Court Opinion

ID: 9624597
Source: CourtListenerOpinion
Date Created: 2023-08-22 07:10:51.787292+00
Date Added: 2024-06-11T18:05:50.752589
License: Public Domain

Eberhardt, Judge,
concurring specially. As I see it we have conflicting lines of decisions dealing with the situation presented in this case.
As Judge Bell points out in the opinion, the conduct of the agent of the corporate defendant in speaking the abusive language gives rise to a cause of action against the employer only when the language “amounts to slander.”
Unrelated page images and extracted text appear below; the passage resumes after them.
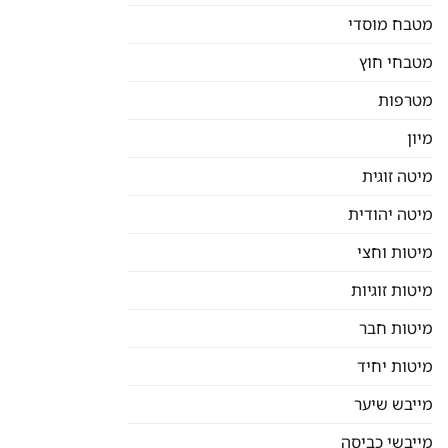
מטבח מוסדי
מטבחי חוץ
מטרפות
מיון
מיטה זוגית
מיטה יהודית
מיטות וחצי
מיטות זוגיות
מיטות חבר
מיטות יחיד
מייבש שיער
מייבשי כביסה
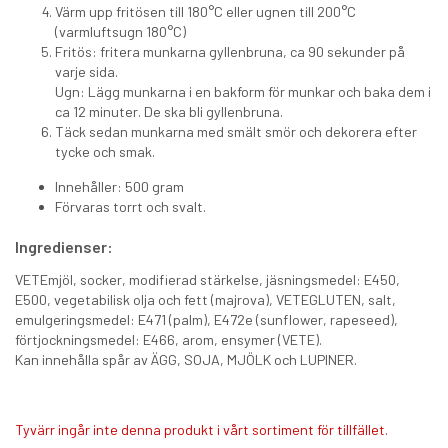
Värm upp fritösen till 180°C eller ugnen till 200°C
(varmluftsugn 180°C)
Fritös: fritera munkarna gyllenbruna, ca 90 sekunder på
varje sida.
Ugn: Lägg munkarna i en bakform för munkar och baka dem i
ca 12 minuter. De ska bli gyllenbruna.
Täck sedan munkarna med smält smör och dekorera efter
tycke och smak.
Innehåller: 500 gram
Förvaras torrt och svalt.
Ingredienser:
VETEmjöl, socker, modifierad stärkelse, jäsningsmedel: E450,
E500, vegetabilisk olja och fett (majrova), VETEGLUTEN, salt,
emulgeringsmedel: E471 (palm), E472e (sunflower, rapeseed),
förtjockningsmedel: E466, arom, ensymer (VETE).
Kan innehålla spår av ÄGG, SOJA, MJÖLK och LUPINER.
Tyvärr ingår inte denna produkt i vårt sortiment för tillfället.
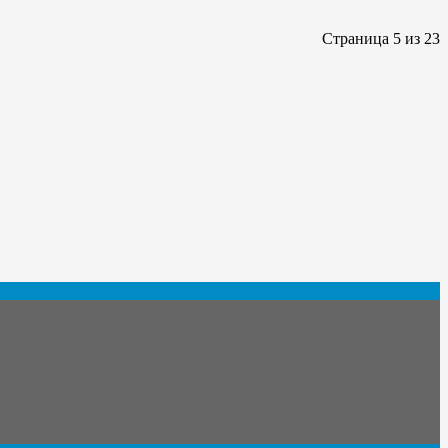
Страница 5 из 23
I cannot reconcile the allowing of this action with the line of cases beginning with Behre v. National Cash Register Co., 100 Ga. 213 (27 SE 986) in which it was held that “A corporation is not liable for damages resulting from the speaking of false, malicious, or defamatory words by one of its agents, even where in uttering such words the speaker was acting for the benefit of the corporation and within the scope of the duties of his agency, unless it affirmatively appears that the agent was expressly directed or authorized by the corporation to speak the words in question.” And see Ozborn v. Woolworth, 106 Ga. 459 (32 SE 581); Southern R. Co. v. Chambers, 126 Ga. 404 (55 SE 37); Jackson v. Atlantic C. L. R. Co., 8 Ga. App. 495 (69 SE 919); Headley v. Maxwell Motor Sales Corp., 25 Ga. App. 26 (1) (102 SE 374); Russell v. Dailey’s, Inc., 58 Ga. App. 641 (1) (199 SE 665); Sinclair Refining Co. v. Meek, 62 Ga. App. 850 (10 SE2d 76); Southern Grocery Stores, Inc. v. Keys, 70 Ga. App. 473 (1) (28 SE2d 581); Cochran v. Sears, Roebuck & Co., 72 Ga. App. 458 (34 SE2d 296); Woolf v. Colonial Stores, Inc., 76 Ga. App. 565 (46 SE2d 620) and McKown v. Great A. & P. Tea Co., 99 Ga. App. 120 (1) (107 SE2d 883).
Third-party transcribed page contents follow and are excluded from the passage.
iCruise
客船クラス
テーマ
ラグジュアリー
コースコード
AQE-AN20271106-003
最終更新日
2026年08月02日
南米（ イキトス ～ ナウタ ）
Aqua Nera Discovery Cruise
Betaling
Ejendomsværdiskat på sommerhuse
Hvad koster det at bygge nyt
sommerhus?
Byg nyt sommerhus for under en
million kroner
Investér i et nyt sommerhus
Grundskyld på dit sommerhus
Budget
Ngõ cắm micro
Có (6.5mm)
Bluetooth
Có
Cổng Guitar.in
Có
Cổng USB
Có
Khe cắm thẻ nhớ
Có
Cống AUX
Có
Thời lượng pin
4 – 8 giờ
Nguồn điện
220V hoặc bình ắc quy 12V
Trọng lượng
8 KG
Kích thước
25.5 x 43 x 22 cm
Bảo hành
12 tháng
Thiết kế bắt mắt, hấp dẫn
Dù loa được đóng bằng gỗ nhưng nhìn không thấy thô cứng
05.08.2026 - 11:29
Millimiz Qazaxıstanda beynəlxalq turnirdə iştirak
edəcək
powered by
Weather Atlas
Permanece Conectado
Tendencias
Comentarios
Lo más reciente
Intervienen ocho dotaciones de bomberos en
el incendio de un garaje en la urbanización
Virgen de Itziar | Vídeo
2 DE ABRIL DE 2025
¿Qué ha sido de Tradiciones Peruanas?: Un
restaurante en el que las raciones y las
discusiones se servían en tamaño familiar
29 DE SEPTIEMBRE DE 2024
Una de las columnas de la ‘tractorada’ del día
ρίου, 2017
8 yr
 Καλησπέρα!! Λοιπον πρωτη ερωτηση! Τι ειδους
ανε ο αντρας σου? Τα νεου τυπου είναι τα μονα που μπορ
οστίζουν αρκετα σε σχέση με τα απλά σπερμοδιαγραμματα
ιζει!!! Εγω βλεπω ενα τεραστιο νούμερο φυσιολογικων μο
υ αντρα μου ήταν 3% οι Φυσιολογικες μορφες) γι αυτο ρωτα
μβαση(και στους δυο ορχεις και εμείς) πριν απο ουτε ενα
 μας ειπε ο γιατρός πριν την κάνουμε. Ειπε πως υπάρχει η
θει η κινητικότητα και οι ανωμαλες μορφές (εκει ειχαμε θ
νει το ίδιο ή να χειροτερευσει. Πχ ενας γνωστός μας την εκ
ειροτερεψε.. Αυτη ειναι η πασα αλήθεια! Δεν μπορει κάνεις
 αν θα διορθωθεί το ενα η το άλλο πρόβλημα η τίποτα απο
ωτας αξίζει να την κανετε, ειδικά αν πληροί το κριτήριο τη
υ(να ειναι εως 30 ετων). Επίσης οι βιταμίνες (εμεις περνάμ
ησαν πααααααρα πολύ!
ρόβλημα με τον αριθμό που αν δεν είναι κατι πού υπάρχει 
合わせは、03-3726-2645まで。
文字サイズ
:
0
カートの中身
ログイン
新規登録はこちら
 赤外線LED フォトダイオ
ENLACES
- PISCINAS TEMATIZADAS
There is, however, another line of decisions beginning with Cole v. Atlanta & West Point R. Co., 102 Ga. 474 (31 SE 107), reviewed in Judge Bell’s opinion, under which the action is allowable.
*592There is no substantial difference in the factual situations presented in the two lines of cases. I can see no difference in the duty of the corporate employer, and there should be no difference in the result. The second line of cases appears to be a strained device to circumvent the first. There is no logical basis for holding the corporate employer liable in one but not in the other. In doing so we simply engage in “double talk.” An honest approach would result in either an overruling of the cases affording corporate immunity in these situations (which is probably preferable) or an overruling of those which by the evasive device impose liability.
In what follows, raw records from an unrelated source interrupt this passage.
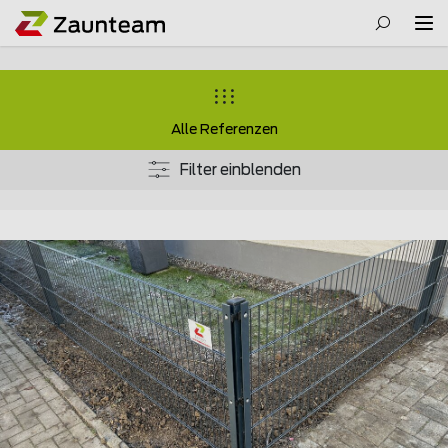
Alle Referenzen
Filter einblenden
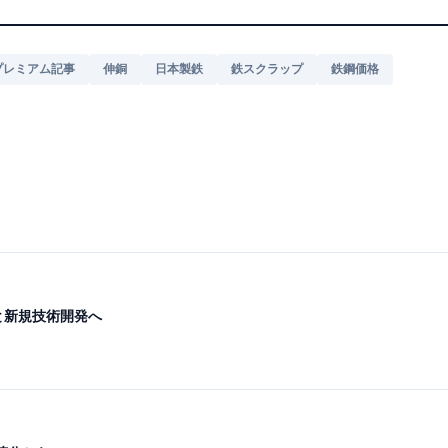
プレミアム記事
伸銅
日本製鉄
鉄スクラップ
鉄鋼価格
と新規技術開発へ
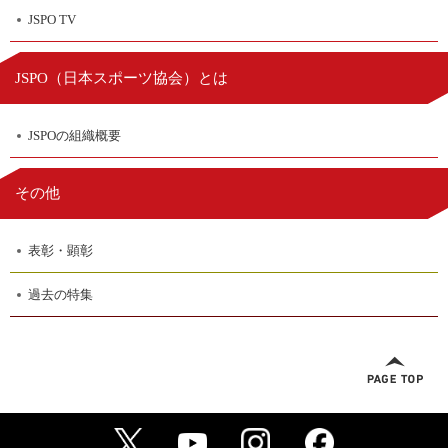
JSPO TV
日本スポーツ協会
JSPO（
）とは
JSPOの組織概要
その他
表彰・顕彰
過去の特集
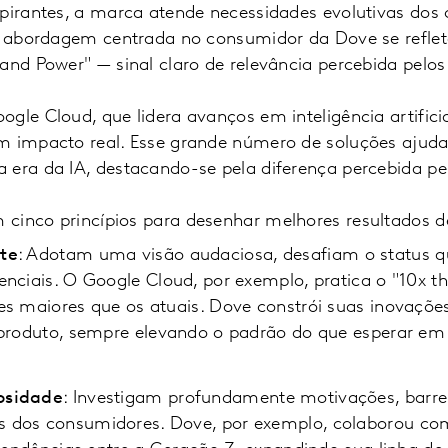
spirantes, a marca atende necessidades evolutivas dos
 A abordagem centrada no consumidor da Dove se refle
mand Power" — sinal claro de relevância percebida pelo
gle Cloud, que lidera avanços em inteligência artifici
m impacto real. Esse grande número de soluções ajuda
 era da IA, destacando-se pela diferença percebida p
cinco princípios para desenhar melhores resultados d
te
: Adotam uma visão audaciosa, desafiam o status 
nciais. O Google Cloud, por exemplo, pratica o "10x t
s maiores que os atuais. Dove constrói suas inovações
 produto, sempre elevando o padrão do que esperar em 
osidade
: Investigam profundamente motivações, barre
dos consumidores. Dove, por exemplo, colaborou co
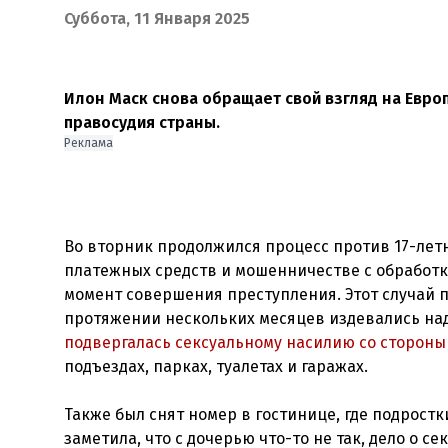
Суббота, 11 Января 2025
Илон Маск снова обращает свой взгляд на Европ
правосудия страны.
Реклама
Во вторник продолжился процесс против 17-лет
платежных средств и мошенничестве с обработк
момент совершения преступления. Этот случай п
протяжении нескольких месяцев издевались над
подвергалась сексуальному насилию со стороны
подъездах, парках, туалетах и гаражах.
Также был снят номер в гостинице, где подрост
заметила, что с дочерью что-то не так, дело о с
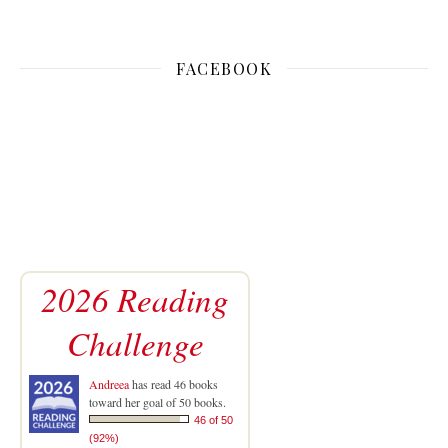
FACEBOOK
2026 Reading
Challenge
Andreea
has read 46 books
toward her goal of 50 books.
46 of 50
(92%)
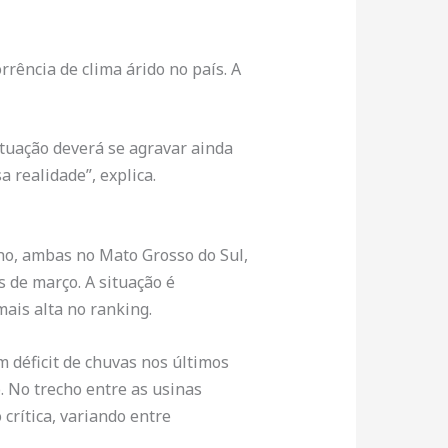
rência de clima árido no país. A
ituação deverá se agravar ainda
 realidade”, explica.
nho, ambas no Mato Grosso do Sul,
 de março. A situação é
ais alta no ranking.
m déficit de chuvas nos últimos
. No trecho entre as usinas
 crítica, variando entre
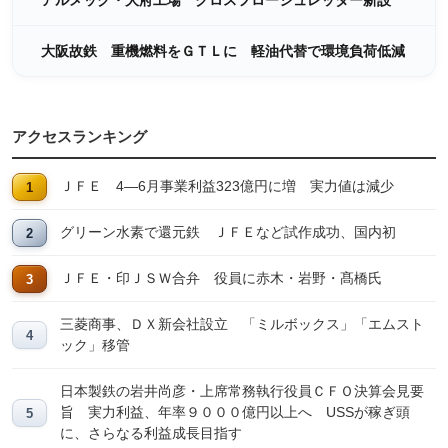
アルメック・大府工場 クロスフローシュレッダー新設
大阪故鉄 重機燃料をＧＴＬに 軽油代替で環境負荷低減
アクセスランキング
ＪＦＥ 4―6月事業利益323億円に増 実力値は減少
グリーン水素で還元鉄 ＪＦＥなど試作成功、国内初
ＪＦＥ・印ＪＳＷ合弁 役員に赤木・岩野・髙橋氏
三菱商事、ＤＸ新会社設立 「ミルボックス」「エムスト
ック」移管
日本製鉄の岩井尚彦・上席常務執行役員ＣＦＯ決算会見要
旨 実力利益、年率９０００億円以上へ USSが稼ぎ頭
に、さらなる利益成長目指す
But both lines stem from decisions of the Supreme Court. If the overruling is to be done, only that court can do it, and until they do we must continue the march wearing the two faces of Janus.
I am authorized to say that Presiding Judge Bell and Judge Jordan concur in this statement relative to the conflicting positions of the two lines of cases and agree that this is an area in which we need some direction, guidance and help from the Supreme Court.